IL TUO COMPITO –
Rispondi a queste domande sul testo fornito, una per riga:
1. In quale prefettura il fotografo ha realizzato il suo lavoro?
2. In quale città ha attualmente la sua base?
3. Di quale organizzazione faceva parte la squadra che ha accompagnato subito dopo la tragedia?

TESTO FORNITO –
>>>>>

(c) Giulio Di Sturco
Lo tsunami dell’11 marzo da un punto di vista umano, senza retorica o estetismi gratuiti. Si potrebbe riassumere così il lavoro realizzato dal fotografo Giulio di Sturco nella prefettura di Fukushima nei mesi successivi allo tsunami che ha letteralmente stravolto la topografia paesaggistica e umana della regione.
Di Sturco, 32enne attualmente di base a Bangkok, in Thailandia, ha cominciato a scattare foto in Giappone già subito dopo la tragedia di marzo accompagnando una squadra di piscologi di Medici Senza Frontiere che assisteva la popolazione .
In seguito, nonostante molti glielo avessero sconsigliato, il fotografo ha deciso di spingersi sempre più vicino alla “zona rossa” contaminata dalle radiazioni della centrale nucleare danneggiata per capire in che condizioni vivevano i sopravvissuti.

<<<<<

Dati estratti da una raccolta:
>>>>>

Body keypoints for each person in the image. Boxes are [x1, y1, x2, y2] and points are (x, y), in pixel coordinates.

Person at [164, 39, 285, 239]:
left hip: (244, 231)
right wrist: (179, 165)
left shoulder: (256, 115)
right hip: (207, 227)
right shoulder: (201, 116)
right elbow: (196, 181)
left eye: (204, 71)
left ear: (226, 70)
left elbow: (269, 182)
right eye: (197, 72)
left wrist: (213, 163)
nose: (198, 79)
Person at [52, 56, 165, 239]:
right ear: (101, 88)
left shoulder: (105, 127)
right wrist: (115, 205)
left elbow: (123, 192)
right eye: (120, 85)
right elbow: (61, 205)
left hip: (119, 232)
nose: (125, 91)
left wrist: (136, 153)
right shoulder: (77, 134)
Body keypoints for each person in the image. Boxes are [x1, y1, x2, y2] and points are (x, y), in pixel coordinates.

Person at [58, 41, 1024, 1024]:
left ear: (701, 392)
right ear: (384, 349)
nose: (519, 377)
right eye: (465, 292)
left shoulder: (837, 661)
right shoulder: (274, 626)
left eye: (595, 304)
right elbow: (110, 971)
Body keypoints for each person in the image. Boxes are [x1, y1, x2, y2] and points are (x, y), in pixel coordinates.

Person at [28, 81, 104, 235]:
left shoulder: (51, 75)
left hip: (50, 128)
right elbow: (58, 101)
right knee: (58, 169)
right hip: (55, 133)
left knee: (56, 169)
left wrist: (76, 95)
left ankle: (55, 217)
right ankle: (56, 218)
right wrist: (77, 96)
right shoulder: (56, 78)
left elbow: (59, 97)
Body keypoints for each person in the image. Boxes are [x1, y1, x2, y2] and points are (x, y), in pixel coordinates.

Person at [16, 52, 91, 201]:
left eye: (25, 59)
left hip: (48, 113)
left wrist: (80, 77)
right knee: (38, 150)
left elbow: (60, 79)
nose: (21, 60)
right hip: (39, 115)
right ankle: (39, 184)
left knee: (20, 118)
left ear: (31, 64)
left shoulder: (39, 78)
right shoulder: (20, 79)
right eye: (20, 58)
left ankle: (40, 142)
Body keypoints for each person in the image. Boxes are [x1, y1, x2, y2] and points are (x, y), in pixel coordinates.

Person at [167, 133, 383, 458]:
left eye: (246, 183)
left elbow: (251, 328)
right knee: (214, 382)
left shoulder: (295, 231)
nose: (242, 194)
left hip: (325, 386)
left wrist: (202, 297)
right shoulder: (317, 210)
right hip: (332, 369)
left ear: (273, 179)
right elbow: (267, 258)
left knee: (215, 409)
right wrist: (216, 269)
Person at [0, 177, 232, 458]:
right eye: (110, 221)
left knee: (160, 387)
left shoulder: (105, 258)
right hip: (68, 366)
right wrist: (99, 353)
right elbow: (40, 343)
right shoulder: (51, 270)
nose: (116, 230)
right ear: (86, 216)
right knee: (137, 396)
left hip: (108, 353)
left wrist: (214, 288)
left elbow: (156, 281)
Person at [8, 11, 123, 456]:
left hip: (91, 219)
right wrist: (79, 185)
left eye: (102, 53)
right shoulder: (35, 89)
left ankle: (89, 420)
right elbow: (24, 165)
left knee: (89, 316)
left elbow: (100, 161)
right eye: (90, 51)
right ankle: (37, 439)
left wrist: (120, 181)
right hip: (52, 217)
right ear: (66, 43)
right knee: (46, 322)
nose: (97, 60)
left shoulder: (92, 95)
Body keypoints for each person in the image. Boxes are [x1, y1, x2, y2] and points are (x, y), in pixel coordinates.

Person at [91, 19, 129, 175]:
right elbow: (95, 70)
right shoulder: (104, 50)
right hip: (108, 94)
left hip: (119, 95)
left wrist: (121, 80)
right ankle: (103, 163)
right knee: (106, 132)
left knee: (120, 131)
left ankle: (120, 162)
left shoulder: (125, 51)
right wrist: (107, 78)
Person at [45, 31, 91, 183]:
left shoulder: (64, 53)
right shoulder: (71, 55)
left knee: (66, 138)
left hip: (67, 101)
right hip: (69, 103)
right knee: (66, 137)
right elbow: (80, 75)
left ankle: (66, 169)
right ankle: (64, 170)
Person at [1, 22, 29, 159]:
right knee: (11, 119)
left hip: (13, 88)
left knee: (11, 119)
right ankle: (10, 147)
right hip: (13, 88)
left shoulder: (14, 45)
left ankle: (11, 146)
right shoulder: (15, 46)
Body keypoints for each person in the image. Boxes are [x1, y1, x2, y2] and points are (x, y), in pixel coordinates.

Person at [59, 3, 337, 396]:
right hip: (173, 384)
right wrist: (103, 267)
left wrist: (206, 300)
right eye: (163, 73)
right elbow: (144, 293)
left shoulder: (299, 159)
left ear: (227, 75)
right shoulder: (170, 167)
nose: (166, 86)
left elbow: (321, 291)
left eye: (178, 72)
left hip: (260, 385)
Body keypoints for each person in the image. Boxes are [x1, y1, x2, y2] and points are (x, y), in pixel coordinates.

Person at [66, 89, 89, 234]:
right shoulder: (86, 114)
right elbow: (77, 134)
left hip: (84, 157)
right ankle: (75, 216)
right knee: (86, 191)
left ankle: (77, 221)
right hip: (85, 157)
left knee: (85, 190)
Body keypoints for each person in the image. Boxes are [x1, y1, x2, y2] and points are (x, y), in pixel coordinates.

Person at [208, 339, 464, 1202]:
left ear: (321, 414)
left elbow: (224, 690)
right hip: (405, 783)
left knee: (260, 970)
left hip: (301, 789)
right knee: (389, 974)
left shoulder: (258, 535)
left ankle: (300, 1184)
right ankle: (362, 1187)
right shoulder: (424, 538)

<<<<<

RISPOSTA AL COMPITO –
1. Fukushima.
2. Bangkok, in Thailandia.
3. Medici Senza Frontiere.